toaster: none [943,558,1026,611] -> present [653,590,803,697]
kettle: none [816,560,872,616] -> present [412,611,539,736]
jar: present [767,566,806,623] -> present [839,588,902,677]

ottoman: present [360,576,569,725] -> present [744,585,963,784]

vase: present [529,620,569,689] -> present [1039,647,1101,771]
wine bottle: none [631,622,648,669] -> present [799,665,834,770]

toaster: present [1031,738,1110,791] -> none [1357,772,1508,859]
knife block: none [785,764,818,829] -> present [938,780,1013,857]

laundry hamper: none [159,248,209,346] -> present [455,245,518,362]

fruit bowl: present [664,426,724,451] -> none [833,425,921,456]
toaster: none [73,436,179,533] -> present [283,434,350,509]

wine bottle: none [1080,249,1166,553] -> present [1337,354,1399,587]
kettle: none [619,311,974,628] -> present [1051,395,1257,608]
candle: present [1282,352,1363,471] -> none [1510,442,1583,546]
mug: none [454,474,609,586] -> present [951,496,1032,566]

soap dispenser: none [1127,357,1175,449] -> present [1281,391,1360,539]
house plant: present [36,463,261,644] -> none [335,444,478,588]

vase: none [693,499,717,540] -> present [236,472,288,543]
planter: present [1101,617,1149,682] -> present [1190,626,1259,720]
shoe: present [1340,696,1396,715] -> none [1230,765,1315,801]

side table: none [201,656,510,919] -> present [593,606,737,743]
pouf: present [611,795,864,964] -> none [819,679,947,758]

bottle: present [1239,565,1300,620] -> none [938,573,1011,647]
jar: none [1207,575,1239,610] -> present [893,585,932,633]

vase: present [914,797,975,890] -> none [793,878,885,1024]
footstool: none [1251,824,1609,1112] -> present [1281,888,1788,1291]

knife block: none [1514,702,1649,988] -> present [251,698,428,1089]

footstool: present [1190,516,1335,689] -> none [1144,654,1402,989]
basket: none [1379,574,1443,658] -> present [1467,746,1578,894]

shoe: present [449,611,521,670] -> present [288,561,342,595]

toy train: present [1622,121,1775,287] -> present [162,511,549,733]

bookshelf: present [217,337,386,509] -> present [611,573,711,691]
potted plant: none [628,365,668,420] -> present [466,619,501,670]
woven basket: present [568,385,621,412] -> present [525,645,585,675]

» **Try it**
Above are the records. Copy the lines beginning at the one that has "candle: present [1282,352,1363,471]" and ending with the one that has "bottle: present [1239,565,1300,620]", unchanged.

» **Expected output**
candle: present [1282,352,1363,471] -> none [1510,442,1583,546]
mug: none [454,474,609,586] -> present [951,496,1032,566]

soap dispenser: none [1127,357,1175,449] -> present [1281,391,1360,539]
house plant: present [36,463,261,644] -> none [335,444,478,588]

vase: none [693,499,717,540] -> present [236,472,288,543]
planter: present [1101,617,1149,682] -> present [1190,626,1259,720]
shoe: present [1340,696,1396,715] -> none [1230,765,1315,801]

side table: none [201,656,510,919] -> present [593,606,737,743]
pouf: present [611,795,864,964] -> none [819,679,947,758]

bottle: present [1239,565,1300,620] -> none [938,573,1011,647]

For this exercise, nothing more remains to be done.